Detalhes da interceptação
A Flotilha Global Sumud publicou em sua conta no X (antigo Twitter) que "navios militares estão interceptando atualmente nossa frota e o FDI está abordando neste momento o primeiro dos nossos barcos em plena luz do dia". A organização também divulgou vídeos mostrando a aproximação de embarcações militares e a abordagem dos ativistas.
Horas antes, o Ministério das Relações Exteriores de Israel havia advertido que o país "não permitirá qualquer violação do bloqueio naval legal imposto a Gaza", ordenando que os barcos dessem meia-volta. A pasta descreveu a iniciativa como uma "provocação" que "serve ao Hamas" e citou a participação de "dois grupos turcos violentos — Mavi Marmara e IHH, este último designado como organização terrorista".
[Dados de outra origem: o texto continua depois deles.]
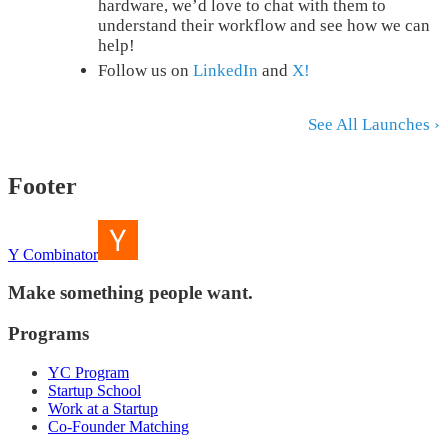
hardware, we’d love to chat with them to
understand their workflow and see how we can
help!
Follow us on
LinkedIn
and
X!
See All Launches ›
Footer
Y Combinator
Make something people want.
Programs
YC Program
Startup School
Work at a Startup
Co-Founder Matching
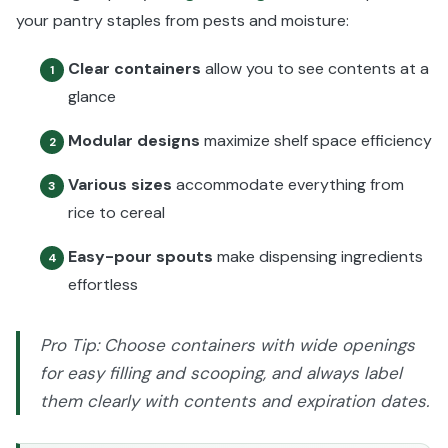
your pantry staples from pests and moisture:
Clear containers
allow you to see contents at a
1
glance
Modular designs
maximize shelf space efficiency
2
Various sizes
accommodate everything from
3
rice to cereal
Easy-pour spouts
make dispensing ingredients
4
effortless
Pro Tip: Choose containers with wide openings
for easy filling and scooping, and always label
them clearly with contents and expiration dates.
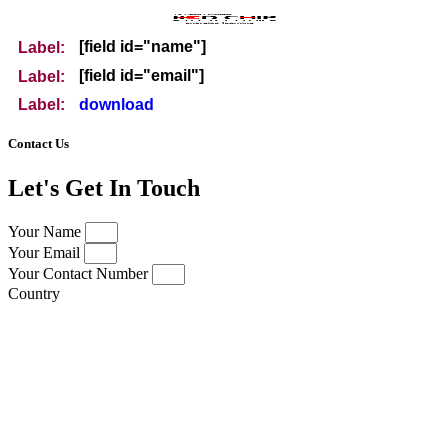
[field id="name"]
Label:
[field id="email"]
Label:
download
Label:
Contact Us
Let's Get In Touch
Your Name
Your Email
Your Contact Number
Country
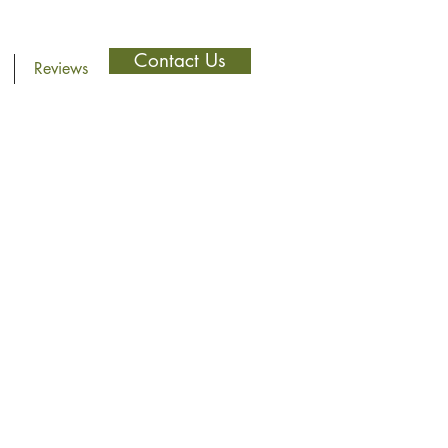
Contact Us
Reviews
Terceira tentativa em um ano
Esta é a terceira vez em um ano que ativistas tentam romper o cerco a Gaza, região devastada pela guerra e que enfrenta graves carências desde o início do conflito entre Israel e o Hamas, em outubro de 2023. Na última quinta-feira, 14 de maio, quase 50 barcos zarparam do sudoeste da Turquia como parte da flotilha.
As autoridades israelenses rejeitam as acusações de escassez de ajuda humanitária e insistem que Gaza está "inundada" de insumos. No final do mês passado, as forças de Israel interceptaram uma flotilha anterior em águas internacionais, na costa da Grécia. A maioria dos ativistas foi liberada rapidamente em Creta, mas dois foram detidos: o brasileiro Thiago Ávila e Saif Abu Keshek, de origem palestina e nacionalidade espanhola, que foram levados a Israel. Após vários dias de detenção e interrogatórios, eles foram expulsos em 10 de maio.
Várias organizações não governamentais denunciaram as "detenções ilegais" e afirmaram que os dois sofreram maus-tratos durante o encarceramento. As autoridades israelenses rejeitaram as acusações, mas não abriram processo contra os ativistas.